Exercise brief: Would you please copy each line below that includes the string "Saturnostu"?

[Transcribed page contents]
▬▬▬

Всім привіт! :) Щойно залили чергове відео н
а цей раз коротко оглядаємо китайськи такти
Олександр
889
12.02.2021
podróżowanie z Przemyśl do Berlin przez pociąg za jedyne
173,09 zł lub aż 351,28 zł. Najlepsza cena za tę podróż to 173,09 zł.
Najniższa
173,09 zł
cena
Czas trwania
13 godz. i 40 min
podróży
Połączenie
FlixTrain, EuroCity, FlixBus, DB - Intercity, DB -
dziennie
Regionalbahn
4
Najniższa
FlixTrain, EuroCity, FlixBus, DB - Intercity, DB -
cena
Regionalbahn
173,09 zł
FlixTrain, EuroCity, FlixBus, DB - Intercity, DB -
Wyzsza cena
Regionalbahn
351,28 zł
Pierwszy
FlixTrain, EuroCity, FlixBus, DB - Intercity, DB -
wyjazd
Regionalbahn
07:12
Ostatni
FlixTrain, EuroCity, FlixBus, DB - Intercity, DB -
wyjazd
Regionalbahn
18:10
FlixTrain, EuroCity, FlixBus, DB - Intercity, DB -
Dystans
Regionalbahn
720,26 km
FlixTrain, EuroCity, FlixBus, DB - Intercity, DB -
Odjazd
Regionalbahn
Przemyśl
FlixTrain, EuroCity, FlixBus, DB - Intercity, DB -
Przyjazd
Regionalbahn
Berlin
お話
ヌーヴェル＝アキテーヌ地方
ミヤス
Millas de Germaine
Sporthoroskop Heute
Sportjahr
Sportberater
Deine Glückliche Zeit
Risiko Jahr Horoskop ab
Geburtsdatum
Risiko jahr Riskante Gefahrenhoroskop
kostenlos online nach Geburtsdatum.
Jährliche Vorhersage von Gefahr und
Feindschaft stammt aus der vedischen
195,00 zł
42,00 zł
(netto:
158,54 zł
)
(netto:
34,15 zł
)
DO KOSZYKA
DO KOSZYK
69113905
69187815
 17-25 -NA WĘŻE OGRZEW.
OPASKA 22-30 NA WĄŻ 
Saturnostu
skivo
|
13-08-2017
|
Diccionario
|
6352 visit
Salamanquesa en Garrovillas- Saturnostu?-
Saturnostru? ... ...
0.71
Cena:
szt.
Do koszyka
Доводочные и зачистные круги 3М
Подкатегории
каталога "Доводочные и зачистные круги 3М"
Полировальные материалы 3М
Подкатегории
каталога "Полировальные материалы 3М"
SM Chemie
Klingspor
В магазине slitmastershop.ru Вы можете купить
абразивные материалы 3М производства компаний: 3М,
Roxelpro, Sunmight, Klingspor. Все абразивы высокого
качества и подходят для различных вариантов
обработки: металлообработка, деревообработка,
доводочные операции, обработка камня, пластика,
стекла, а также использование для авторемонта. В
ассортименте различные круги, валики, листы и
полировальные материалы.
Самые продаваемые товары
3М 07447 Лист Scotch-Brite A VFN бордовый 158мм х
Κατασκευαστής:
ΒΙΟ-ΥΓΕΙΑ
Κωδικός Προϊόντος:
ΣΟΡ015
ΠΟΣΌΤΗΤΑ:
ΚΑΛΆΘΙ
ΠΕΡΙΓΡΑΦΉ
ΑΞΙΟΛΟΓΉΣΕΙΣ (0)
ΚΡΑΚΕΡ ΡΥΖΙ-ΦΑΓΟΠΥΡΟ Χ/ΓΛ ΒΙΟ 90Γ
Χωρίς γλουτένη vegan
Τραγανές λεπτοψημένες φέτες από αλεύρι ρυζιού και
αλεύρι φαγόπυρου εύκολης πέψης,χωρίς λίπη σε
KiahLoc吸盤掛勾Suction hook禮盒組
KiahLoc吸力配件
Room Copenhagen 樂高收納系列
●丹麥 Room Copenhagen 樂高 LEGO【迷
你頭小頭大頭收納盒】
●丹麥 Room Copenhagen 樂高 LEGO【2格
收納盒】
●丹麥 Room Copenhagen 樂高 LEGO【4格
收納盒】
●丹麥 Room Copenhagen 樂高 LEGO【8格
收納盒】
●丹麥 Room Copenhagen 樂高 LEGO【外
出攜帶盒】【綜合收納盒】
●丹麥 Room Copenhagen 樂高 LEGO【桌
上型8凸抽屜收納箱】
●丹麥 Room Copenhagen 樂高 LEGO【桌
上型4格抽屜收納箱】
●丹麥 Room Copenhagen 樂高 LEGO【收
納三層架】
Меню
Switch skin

▬▬▬

Final answer:
Saturnostu
Salamanquesa en Garrovillas- Saturnostu?-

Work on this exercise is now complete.